Condolences to my Aunt Rosie, Pat, Tony, Andy, Chris, and Sally and all of the grandchildren. May the Lord lift you up through this time. Most of my memories of my Uncle George are from about 1978 when the Bruno family re-located to New Jersey for about two years. I would have been about 8 when they moved to Bridgewater, about 45 minutes away. It was the only time in my youth when we had cousins living in the same state with us. And it seemed the families took advantage, in the Italian tradition, getting together for every holiday, most birthdays and other occasions, always with great food. George´s wit and humor at the head of the table always enthralled me, perpetually with that semi-serious grin.
George and Rosie´s home was a fun house for my brother and I. My cousins (usually) would let us get in on whatever sports were going on in the yard, but if George was involved we definitely got to play. I can remember getting to first base in a whiffle ball game once. George asked, do you want to see how they hold a runner on in the Major Leagues? Before I could get a lead he stepped on my foot so hard I couldn´t move. I tried to contest, but the pitch was thrown and well, I was never going to make it to 2nd on time.
I remember a lot of time spent watching sports in the living room, decorated with reminders of Colorado including some Broncos paraphernalia. I took an interest in the old style Broncos phone while we were watching a Thanksgiving day game. He told me, "that is a direct line to the Broncos sideline. Here, watch." - he picked up the phone and said "Hey Red, lets get an interception on this next play". Even at that age I knew that calls from New Jersey weren´t going to help the Broncos that season, but he was so confident, it did seem possible.
I´ll miss George´s cartoons. My favorite was the one he drew to commemorate the time my mother managed to knock the door off the family car while backing out of the garage. I probably would have forgotten that incident, but for that vivid cartoon. I wish one of us had saved it, but I don´t think my mother kept it around very long.
In December 1979 we took a long weekend to visit Cooperstown, Niagara Falls, and then took in a Broncos-Bills game in Buffalo. It was a less than ideal time to tour northern New York, but that only made it the more memorable. I probably still have that Rich Stadium ticket stub if I look around hard enough.

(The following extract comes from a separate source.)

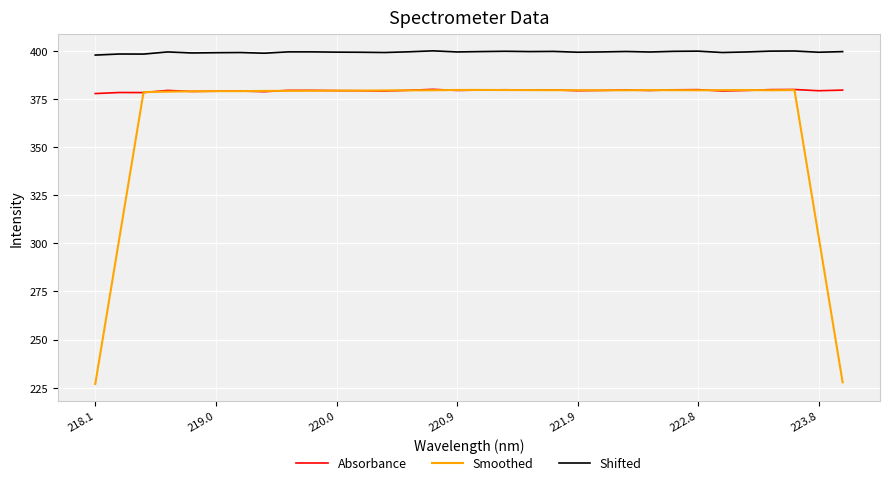

What is the highest value of the Absorbance series?

380.0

Some time that winter during a family dinner, from the head of the table, George announced that the next Summer my Father would no longer be allowed to do cannonballs in their backyard pool. I waited for the punchline but there would be no chuckles this time. When the school year was over, the house would be sold and the Brunos would move back to Colorado. I was momentarily devastated. It was unthinkable that my cousins would leave us after what seemed like such a short time. But soon I understood that their hearts had remained in Colorado, and everyone deserves the opportunity to go home.
I always appreciated that George and Rosie attended my wedding in Pittsburgh, bringing my grandmother as well. At the opening dance of the reception, who else to escort my grandmother than my Uncle George. George and Rosie even helped us pull off the wedding gift gag the morning after. Fond memories.
Fifteen years ago George and Rosie came to visit us in Raleigh for a week ahead of my Mother´s 70th birthday. She had no idea they were coming until they walked through her front door. Keenan was visiting for the week as well so they got to meet all of my mother´s grandchildren. We did a variety of things that week, but the highlight for George was a visit to Durham Bulls park to watch a baseball game. I remember him looking around the ballpark and remarking, "not a bad seat in the house". I can still picture a full grin on his face behind home plate enjoying the game. I don´t think I´ve ever seen him happier.
It was a gut punch that Saturday morning when I heard that George had departed this world. My mind went back to that dinner time announcement so many years ago. We grieve at the separation with tears of sorrow, but quietly rejoice that the pain of this world is no longer, confident that his soul has found a new home. So long sweet Uncle. I hope in Christ to see your semi-serious grin again, in a place where all tears have been wiped away.